When it works, though, the difference is striking. Gross told me that current owner searches that traditionally take days can be completed in about 30 minutes—and full transaction searches in under four hours. Beyond speed, the output is more transparent. Instead of a paper document with someone’s handwritten conclusions, you get a platform showing exactly how each determination was reached.
The Bigger Opportunity
Title insurance is the obvious starting point, but the implications go much further. Lenders, mortgage servicers and real estate investment firms all deal with the same fragmented records problem. Portfolio-level questions—”show me every property this person owns nationwide”—simply can’t be answered with today’s infrastructure.

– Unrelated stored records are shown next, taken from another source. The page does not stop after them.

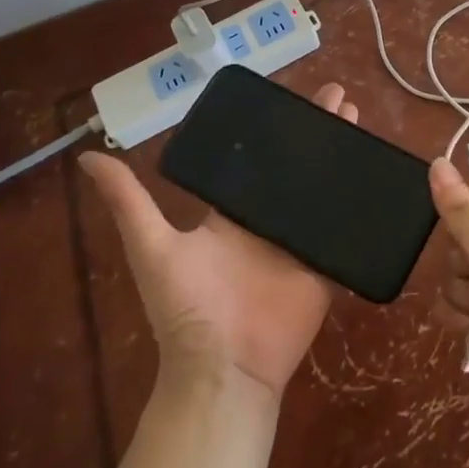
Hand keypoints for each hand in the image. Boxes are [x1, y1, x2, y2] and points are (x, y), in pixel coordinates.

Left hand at [82, 82, 356, 400]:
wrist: (223, 369)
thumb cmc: (187, 309)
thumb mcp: (152, 247)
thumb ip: (128, 203)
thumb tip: (89, 155)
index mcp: (233, 213)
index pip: (260, 160)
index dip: (279, 130)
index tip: (294, 98)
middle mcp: (268, 221)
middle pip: (298, 167)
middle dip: (318, 133)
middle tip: (340, 98)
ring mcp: (299, 242)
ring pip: (325, 189)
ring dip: (342, 157)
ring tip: (358, 122)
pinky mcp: (324, 265)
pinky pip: (346, 228)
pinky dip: (360, 202)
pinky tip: (379, 174)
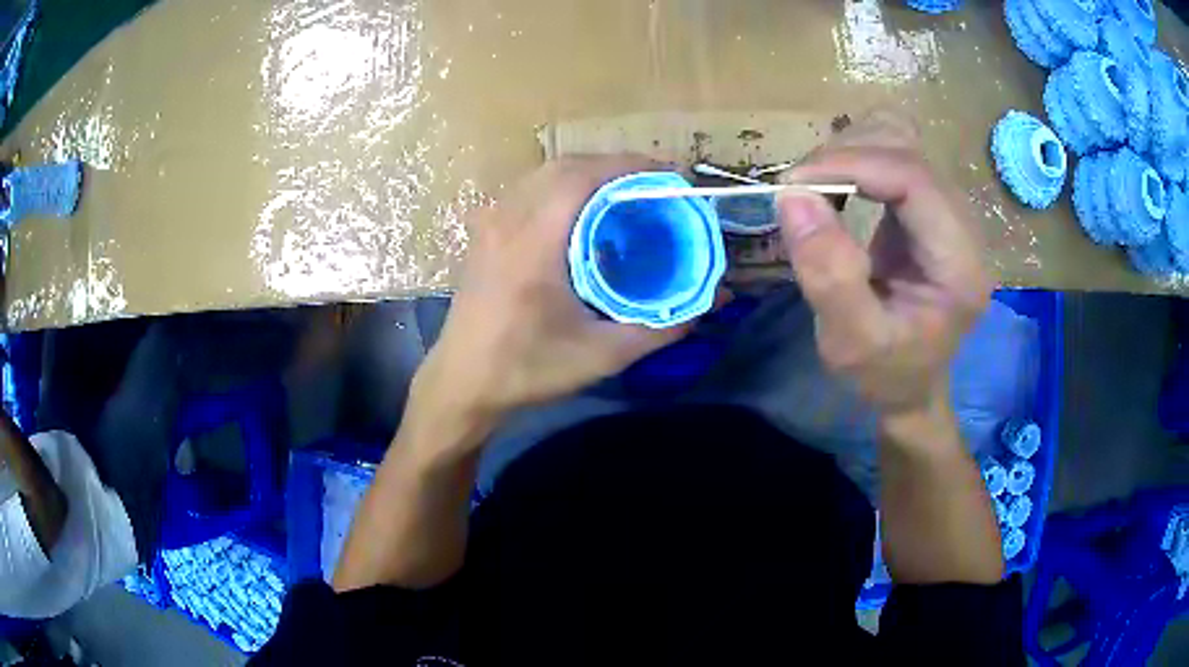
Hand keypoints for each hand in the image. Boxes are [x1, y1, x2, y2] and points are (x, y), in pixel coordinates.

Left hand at [414, 155, 691, 427]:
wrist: (462, 382)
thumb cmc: (526, 369)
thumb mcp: (600, 355)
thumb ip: (658, 329)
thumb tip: (708, 307)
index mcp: (533, 241)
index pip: (583, 176)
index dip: (629, 166)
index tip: (667, 176)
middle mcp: (508, 218)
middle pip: (565, 166)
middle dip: (614, 167)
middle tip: (652, 186)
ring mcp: (491, 222)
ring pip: (544, 174)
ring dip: (587, 173)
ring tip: (623, 194)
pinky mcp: (484, 232)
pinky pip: (528, 189)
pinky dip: (561, 186)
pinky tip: (581, 212)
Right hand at [776, 111, 991, 419]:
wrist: (911, 385)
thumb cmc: (886, 374)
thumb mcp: (851, 342)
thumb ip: (828, 274)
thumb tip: (792, 196)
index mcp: (960, 264)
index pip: (915, 179)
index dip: (853, 164)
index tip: (794, 183)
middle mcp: (964, 226)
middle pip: (908, 148)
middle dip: (847, 156)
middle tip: (801, 193)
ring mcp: (949, 209)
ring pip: (900, 137)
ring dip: (850, 150)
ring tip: (817, 189)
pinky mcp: (930, 203)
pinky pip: (893, 151)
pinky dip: (857, 156)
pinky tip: (839, 186)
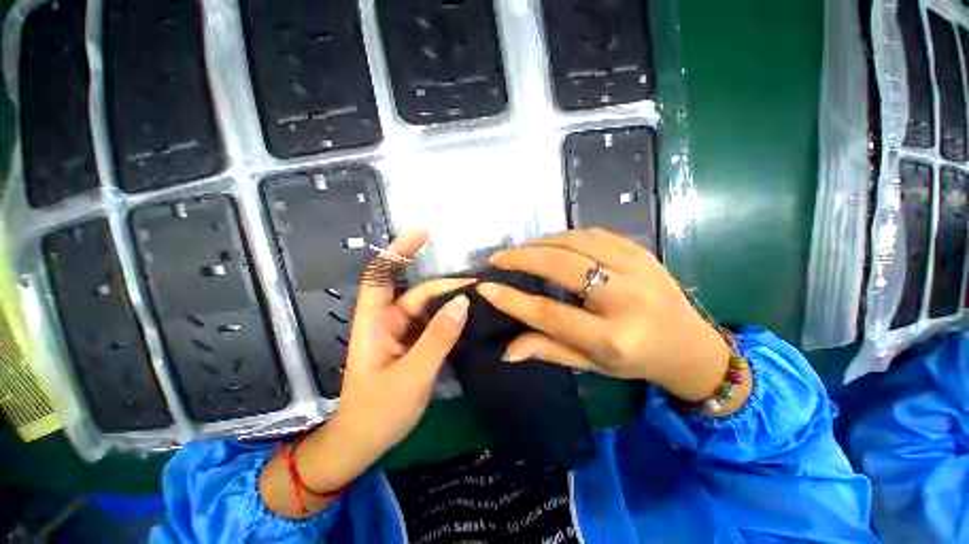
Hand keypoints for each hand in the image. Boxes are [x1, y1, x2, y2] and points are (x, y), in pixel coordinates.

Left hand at [261, 231, 471, 517]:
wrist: (364, 443)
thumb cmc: (378, 412)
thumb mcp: (413, 374)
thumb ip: (439, 337)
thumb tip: (463, 302)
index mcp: (375, 322)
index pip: (382, 275)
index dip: (399, 251)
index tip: (424, 234)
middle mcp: (387, 321)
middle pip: (417, 292)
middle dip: (445, 284)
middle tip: (477, 282)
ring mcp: (401, 333)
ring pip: (428, 308)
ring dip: (450, 301)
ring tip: (479, 298)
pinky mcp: (412, 345)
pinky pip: (433, 324)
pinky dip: (450, 318)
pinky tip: (469, 318)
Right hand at [477, 228, 732, 402]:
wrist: (690, 344)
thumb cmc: (637, 361)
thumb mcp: (591, 365)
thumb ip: (548, 350)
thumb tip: (507, 351)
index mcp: (612, 338)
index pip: (550, 314)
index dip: (513, 300)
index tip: (485, 287)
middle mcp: (625, 300)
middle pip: (562, 267)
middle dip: (523, 258)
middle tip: (499, 258)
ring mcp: (637, 269)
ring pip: (576, 242)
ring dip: (541, 244)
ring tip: (522, 252)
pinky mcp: (641, 251)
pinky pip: (593, 234)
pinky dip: (565, 236)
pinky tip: (551, 245)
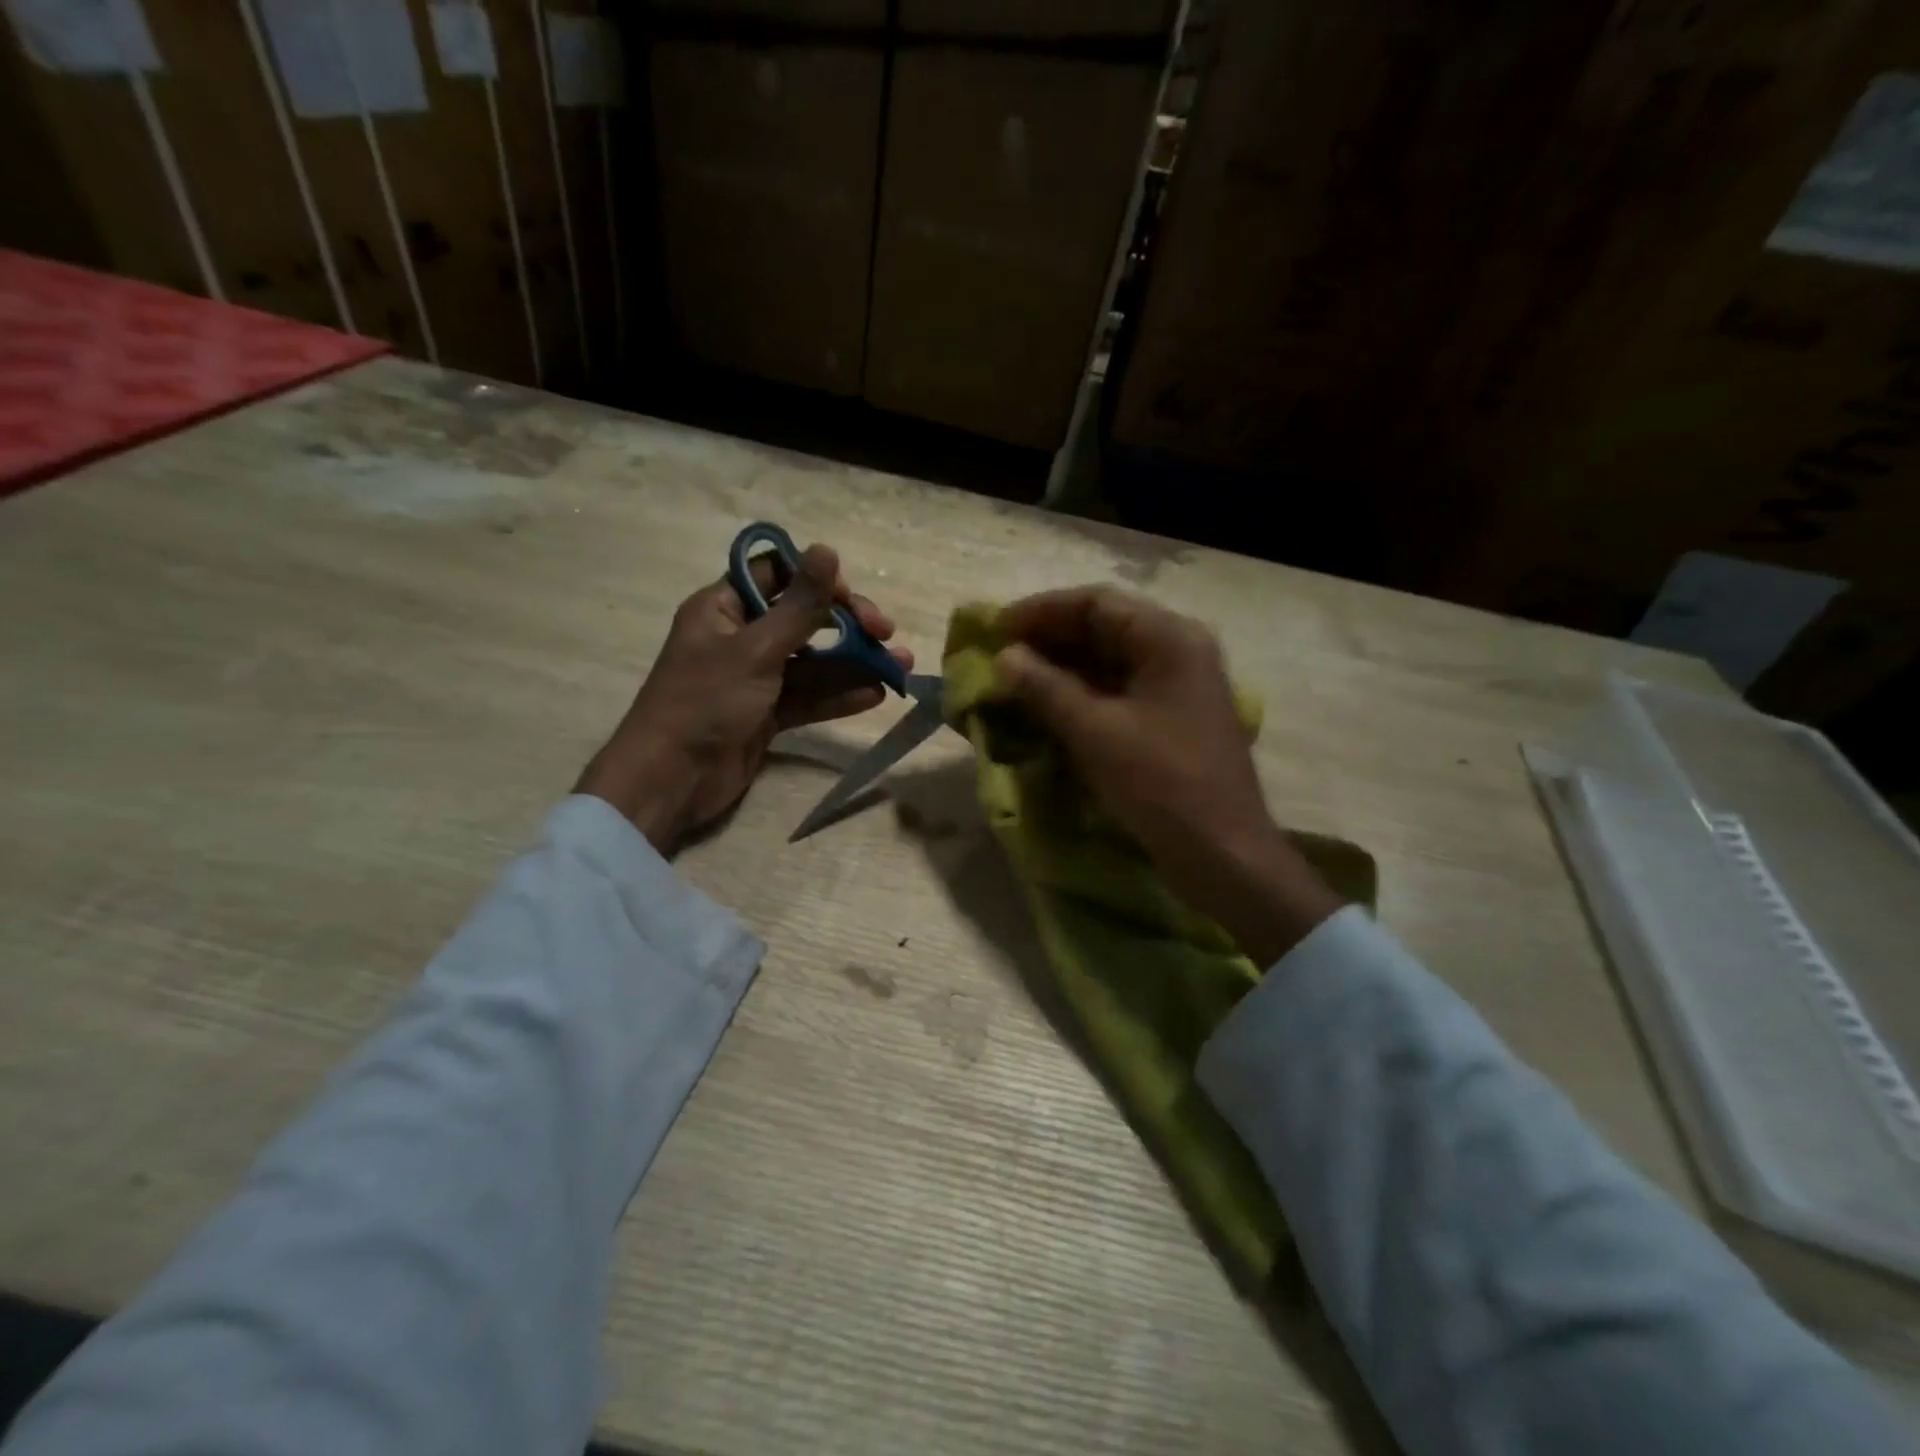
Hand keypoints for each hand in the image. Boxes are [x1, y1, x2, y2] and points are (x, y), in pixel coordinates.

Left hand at [578, 542, 910, 851]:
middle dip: (847, 626)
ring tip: (899, 668)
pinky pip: (809, 697)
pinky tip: (875, 695)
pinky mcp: (767, 714)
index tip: (851, 600)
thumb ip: (799, 605)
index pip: (777, 574)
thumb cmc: (706, 702)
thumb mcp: (756, 649)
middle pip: (803, 619)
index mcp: (724, 608)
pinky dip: (839, 695)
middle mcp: (741, 637)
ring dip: (854, 664)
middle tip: (886, 635)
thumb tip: (827, 549)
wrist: (672, 780)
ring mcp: (756, 678)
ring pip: (813, 662)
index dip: (818, 581)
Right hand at [994, 586, 1340, 963]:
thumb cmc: (1160, 782)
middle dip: (1048, 640)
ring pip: (1109, 661)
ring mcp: (1177, 686)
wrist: (1222, 853)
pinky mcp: (1171, 719)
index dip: (1041, 611)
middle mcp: (1178, 650)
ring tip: (1014, 680)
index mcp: (1169, 638)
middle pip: (1104, 628)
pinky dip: (1081, 694)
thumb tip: (1005, 657)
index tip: (995, 629)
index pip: (1096, 603)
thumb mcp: (1095, 731)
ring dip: (1061, 668)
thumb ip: (1045, 688)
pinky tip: (1047, 707)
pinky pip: (1118, 691)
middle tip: (999, 656)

Imagine being able to ask that question and get an accurate answer in minutes instead of it being functionally impossible. That changes how lending decisions get made, how portfolios get managed and how risk gets assessed across the entire real estate ecosystem.
Why This Matters
We talk a lot about AI transforming industries. Most of the conversation gravitates toward flashy applications—chatbots, autonomous vehicles, coding agents. But some of the most meaningful uses of AI are in deeply entrenched industries where the processes haven’t fundamentally changed in generations.
Real estate is a perfect example. The system works—kind of—but it works through brute force and a high tolerance for inefficiency. When you have the world’s largest asset class running on infrastructure that predates the country itself, any improvement in speed, accuracy and cost has enormous ripple effects.
The real estate industry doesn’t need another app. It needs plumbing. And sometimes the plumbing is what matters most.